POLÍTICA - PS nega pagamento ilegal a autarca socialista

A O PS de Penacova negou um alegado pagamento ilegal de quase oito mil euros que, segundo o PSD local, foi feito pela Câmara Municipal a uma empresa detida por um autarca da maioria socialista.

«O pagamento do valor à Sociedade Palmeira de Penacova, no total de 7.884 euros, deliberado na última reunião de Câmara, é referente à compra do recheio do quiosque adquirido pela empresa, em 2012, no valor de 1.634 euros, e da estrutura anteriormente existente no centro da vila e retirado aquando das obras de regeneração urbana e pertencente à dita sociedade, avaliado em 6.250 euros», afirma em comunicado a Comissão Política Concelhia do PS.

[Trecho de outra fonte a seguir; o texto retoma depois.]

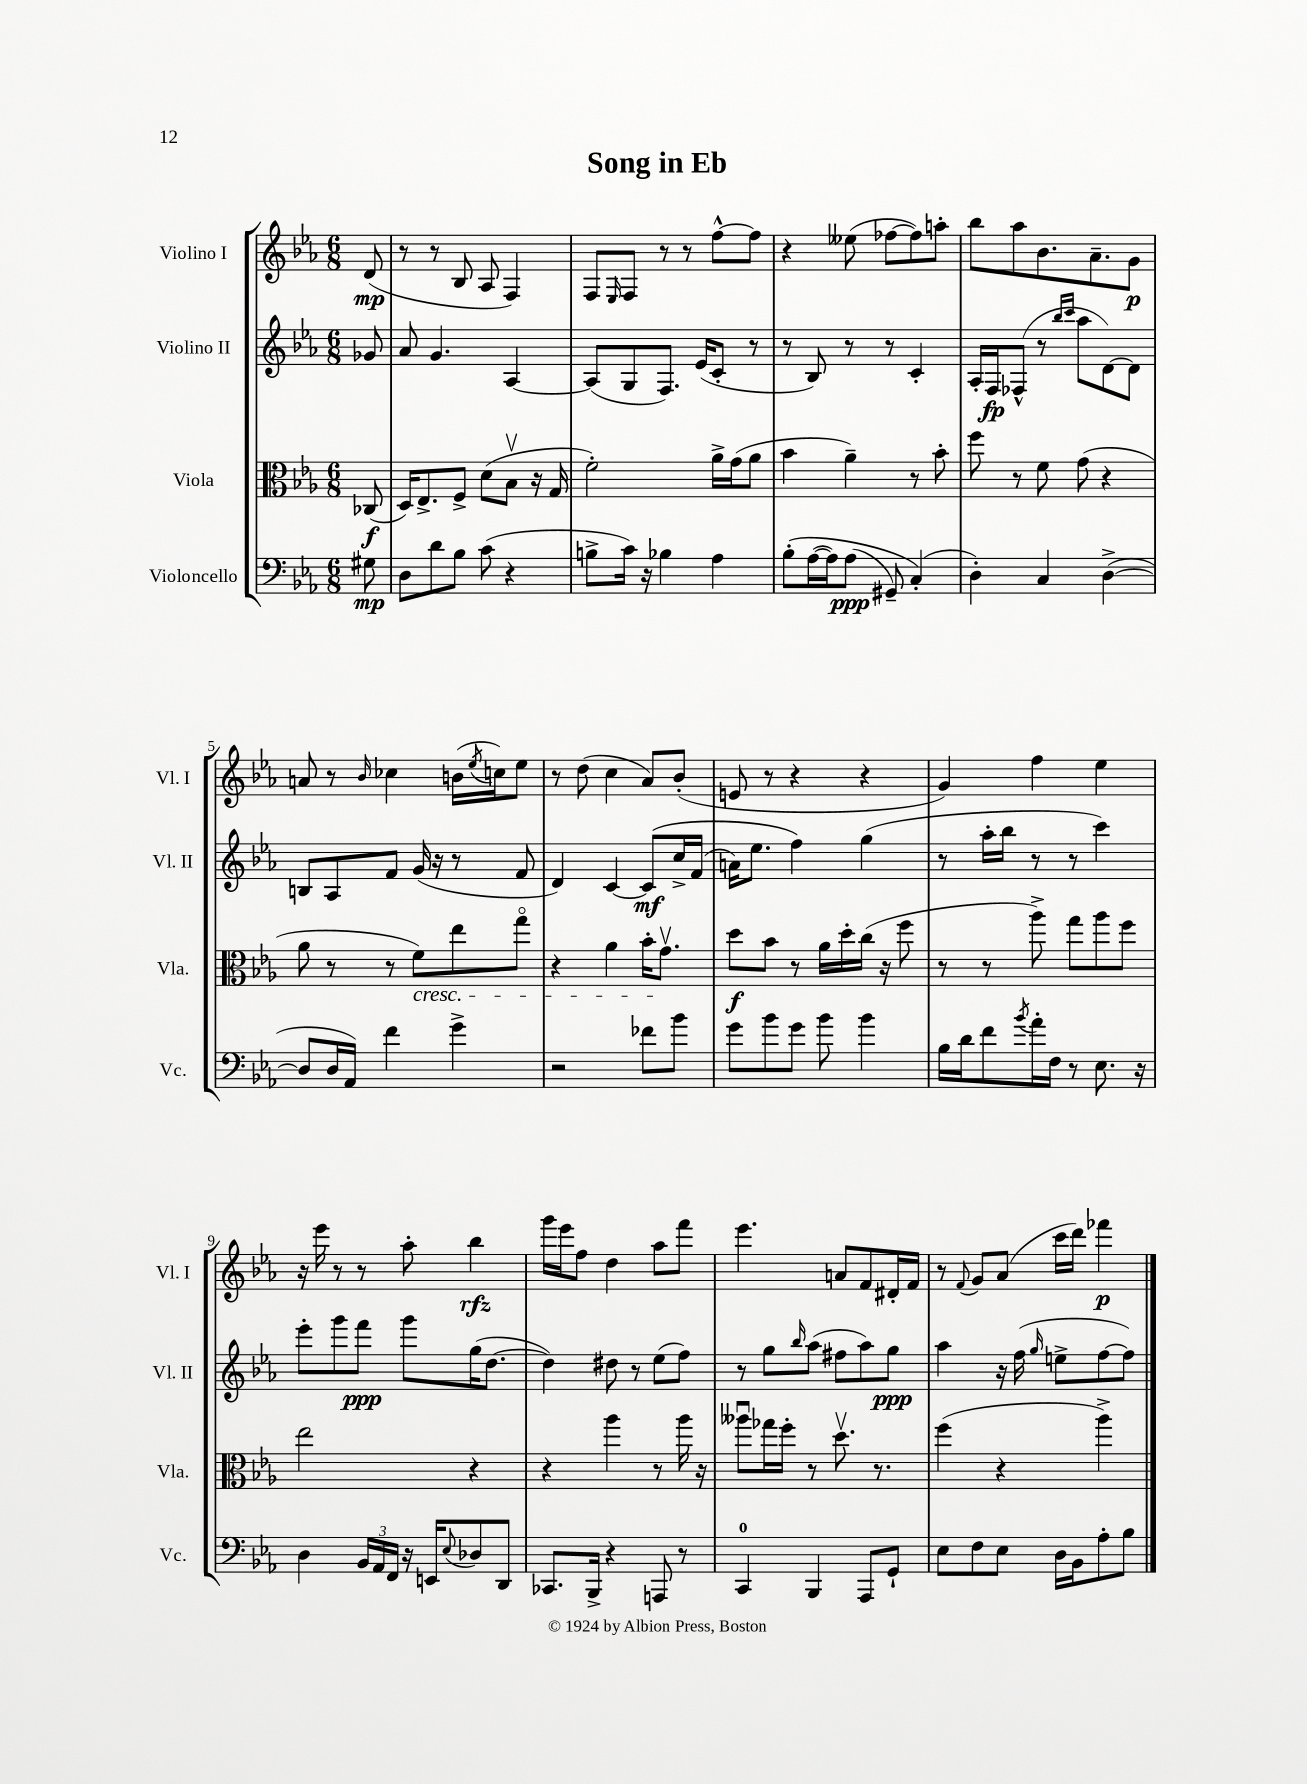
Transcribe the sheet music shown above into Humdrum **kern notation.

Na semana passada, também em comunicado, a Comissão Política local do PSD acusou a autarquia, liderada por Humberto Oliveira, do PS, de praticar um acto «ilegal, ilegítimo e promíscuo» ao fazer aquele pagamento.

Com votos contra do PSD, o executivo municipal de Penacova, «deliberou pagar, a título de indemnização, o valor de 7.884 euros a uma empresa detida por um dirigente e deputado municipal» do partido no poder, «sem que o assunto constasse da ordem de trabalhos» da sessão, segundo a oposição social-democrata.

«É preciso repor a verdade e desmentir as inverdades levantadas pelo recente comunicado do PSD», refutou hoje o PS.

Os valores pagos à Sociedade Palmeira de Penacova «resultam de uma avaliação feita por uma empresa externa à Câmara e consubstanciada por um parecer elaborado por uma jurista que há mais de 30 anos presta serviços no município de Penacova, quer com o PSD, quer com o PS» na presidência, acrescentou.

Na mesma reunião de autarquia, adianta a nota, assinada pelo líder local dos socialistas, Ricardo Simões, «foi deliberado que a Sociedade Palmeira de Penacova teria de efectuar o pagamento das rendas em atraso, no valor de 897 euros, ao município». «Logo aqui se vê que o PSD de Penacova não está neste processo de boa-fé, uma vez que refere no seu comunicado que as rendas foram perdoadas», refere Ricardo Simões.